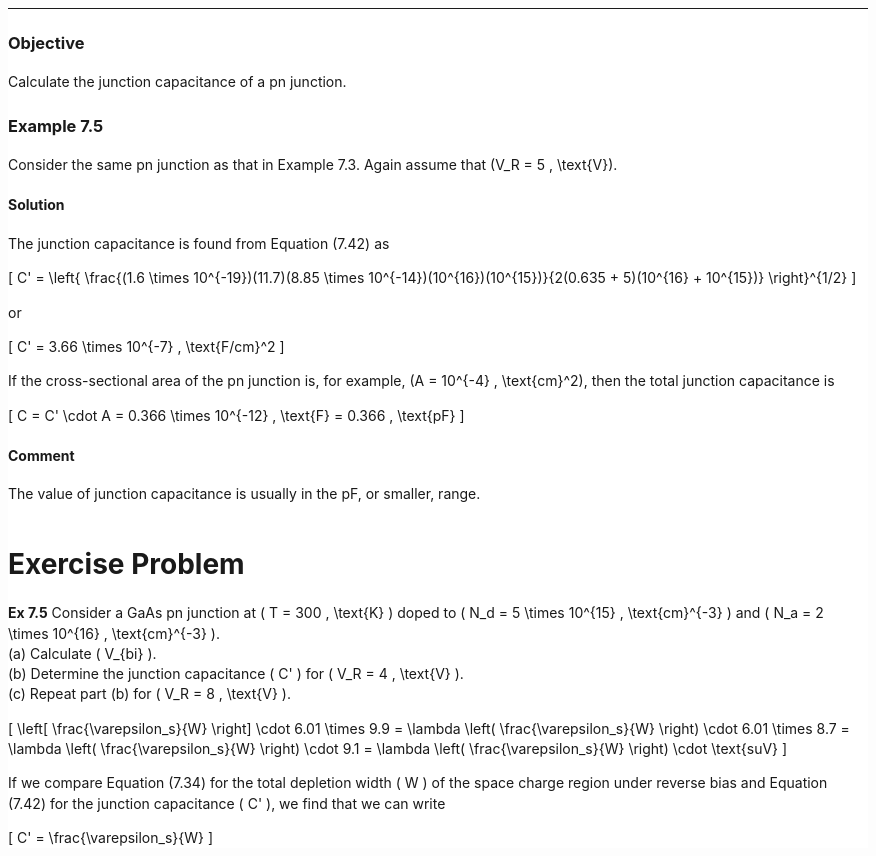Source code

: ----

### Objective

Calculate the junction capacitance of a pn junction.

### Example 7.5

Consider the same pn junction as that in Example 7.3. Again assume that \(V_R = 5 \, \text{V}\).

#### Solution

The junction capacitance is found from Equation (7.42) as

\[
C' = \left\{ \frac{(1.6 \times 10^{-19})(11.7)(8.85 \times 10^{-14})(10^{16})(10^{15})}{2(0.635 + 5)(10^{16} + 10^{15})} \right\}^{1/2}
\]

or

\[
C' = 3.66 \times 10^{-7} \, \text{F/cm}^2
\]

If the cross-sectional area of the pn junction is, for example, \(A = 10^{-4} \, \text{cm}^2\), then the total junction capacitance is

\[
C = C' \cdot A = 0.366 \times 10^{-12} \, \text{F} = 0.366 \, \text{pF}
\]

#### Comment

The value of junction capacitance is usually in the pF, or smaller, range.

# Exercise Problem

**Ex 7.5** Consider a GaAs pn junction at \( T = 300 \, \text{K} \) doped to \( N_d = 5 \times 10^{15} \, \text{cm}^{-3} \) and \( N_a = 2 \times 10^{16} \, \text{cm}^{-3} \).  
(a) Calculate \( V_{bi} \).  
(b) Determine the junction capacitance \( C' \) for \( V_R = 4 \, \text{V} \).  
(c) Repeat part (b) for \( V_R = 8 \, \text{V} \).

\[
\left[ \frac{\varepsilon_s}{W} \right] \cdot 6.01 \times 9.9 = \lambda \left( \frac{\varepsilon_s}{W} \right) \cdot 6.01 \times 8.7 = \lambda \left( \frac{\varepsilon_s}{W} \right) \cdot 9.1 = \lambda \left( \frac{\varepsilon_s}{W} \right) \cdot \text{suV}
\]

If we compare Equation (7.34) for the total depletion width \( W \) of the space charge region under reverse bias and Equation (7.42) for the junction capacitance \( C' \), we find that we can write

\[
C' = \frac{\varepsilon_s}{W}
\]
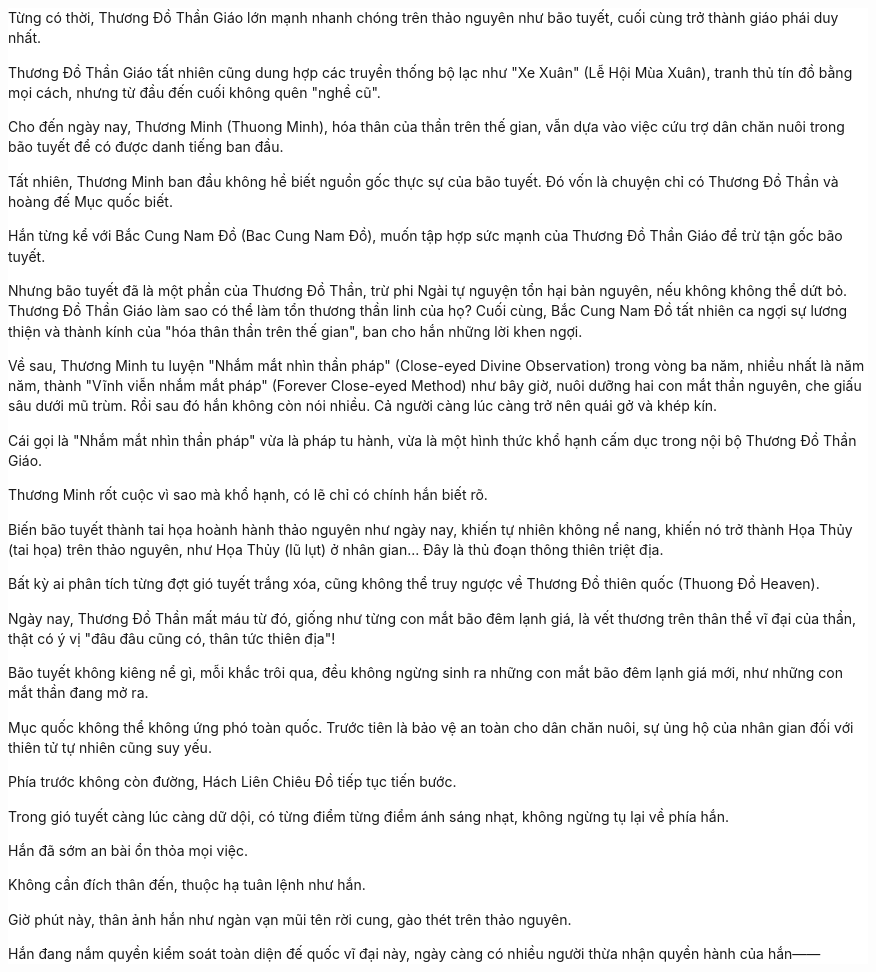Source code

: Từng có thời, Thương Đồ Thần Giáo lớn mạnh nhanh chóng trên thảo nguyên như bão tuyết, cuối cùng trở thành giáo phái duy nhất.

Thương Đồ Thần Giáo tất nhiên cũng dung hợp các truyền thống bộ lạc như "Xe Xuân" (Lễ Hội Mùa Xuân), tranh thủ tín đồ bằng mọi cách, nhưng từ đầu đến cuối không quên "nghề cũ".

Cho đến ngày nay, Thương Minh (Thuong Minh), hóa thân của thần trên thế gian, vẫn dựa vào việc cứu trợ dân chăn nuôi trong bão tuyết để có được danh tiếng ban đầu.

Tất nhiên, Thương Minh ban đầu không hề biết nguồn gốc thực sự của bão tuyết. Đó vốn là chuyện chỉ có Thương Đồ Thần và hoàng đế Mục quốc biết.

Hắn từng kể với Bắc Cung Nam Đồ (Bac Cung Nam Đồ), muốn tập hợp sức mạnh của Thương Đồ Thần Giáo để trừ tận gốc bão tuyết.

Nhưng bão tuyết đã là một phần của Thương Đồ Thần, trừ phi Ngài tự nguyện tổn hại bản nguyên, nếu không không thể dứt bỏ. Thương Đồ Thần Giáo làm sao có thể làm tổn thương thần linh của họ? Cuối cùng, Bắc Cung Nam Đồ tất nhiên ca ngợi sự lương thiện và thành kính của "hóa thân thần trên thế gian", ban cho hắn những lời khen ngợi.

Về sau, Thương Minh tu luyện "Nhắm mắt nhìn thần pháp" (Close-eyed Divine Observation) trong vòng ba năm, nhiều nhất là năm năm, thành "Vĩnh viễn nhắm mắt pháp" (Forever Close-eyed Method) như bây giờ, nuôi dưỡng hai con mắt thần nguyên, che giấu sâu dưới mũ trùm. Rồi sau đó hắn không còn nói nhiều. Cả người càng lúc càng trở nên quái gở và khép kín.

Cái gọi là "Nhắm mắt nhìn thần pháp" vừa là pháp tu hành, vừa là một hình thức khổ hạnh cấm dục trong nội bộ Thương Đồ Thần Giáo.

Thương Minh rốt cuộc vì sao mà khổ hạnh, có lẽ chỉ có chính hắn biết rõ.

Biến bão tuyết thành tai họa hoành hành thảo nguyên như ngày nay, khiến tự nhiên không nể nang, khiến nó trở thành Họa Thủy (tai họa) trên thảo nguyên, như Họa Thủy (lũ lụt) ở nhân gian... Đây là thủ đoạn thông thiên triệt địa.

Bất kỳ ai phân tích từng đợt gió tuyết trắng xóa, cũng không thể truy ngược về Thương Đồ thiên quốc (Thuong Đồ Heaven).

Ngày nay, Thương Đồ Thần mất máu từ đó, giống như từng con mắt bão đêm lạnh giá, là vết thương trên thân thể vĩ đại của thần, thật có ý vị "đâu đâu cũng có, thân tức thiên địa"!

Bão tuyết không kiêng nể gì, mỗi khắc trôi qua, đều không ngừng sinh ra những con mắt bão đêm lạnh giá mới, như những con mắt thần đang mở ra.

Mục quốc không thể không ứng phó toàn quốc. Trước tiên là bảo vệ an toàn cho dân chăn nuôi, sự ủng hộ của nhân gian đối với thiên tử tự nhiên cũng suy yếu.

Phía trước không còn đường, Hách Liên Chiêu Đồ tiếp tục tiến bước.

Trong gió tuyết càng lúc càng dữ dội, có từng điểm từng điểm ánh sáng nhạt, không ngừng tụ lại về phía hắn.

Hắn đã sớm an bài ổn thỏa mọi việc.

Không cần đích thân đến, thuộc hạ tuân lệnh như hắn.

Giờ phút này, thân ảnh hắn như ngàn vạn mũi tên rời cung, gào thét trên thảo nguyên.

Hắn đang nắm quyền kiểm soát toàn diện đế quốc vĩ đại này, ngày càng có nhiều người thừa nhận quyền hành của hắn——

— ASSIGNED TASK —
Pull each line holding "mạnh" out of the listing.

— TASK SOLUTION —
: Từng có thời, Thương Đồ Thần Giáo lớn mạnh nhanh chóng trên thảo nguyên như bão tuyết, cuối cùng trở thành giáo phái duy nhất.
Hắn từng kể với Bắc Cung Nam Đồ (Bac Cung Nam Đồ), muốn tập hợp sức mạnh của Thương Đồ Thần Giáo để trừ tận gốc bão tuyết.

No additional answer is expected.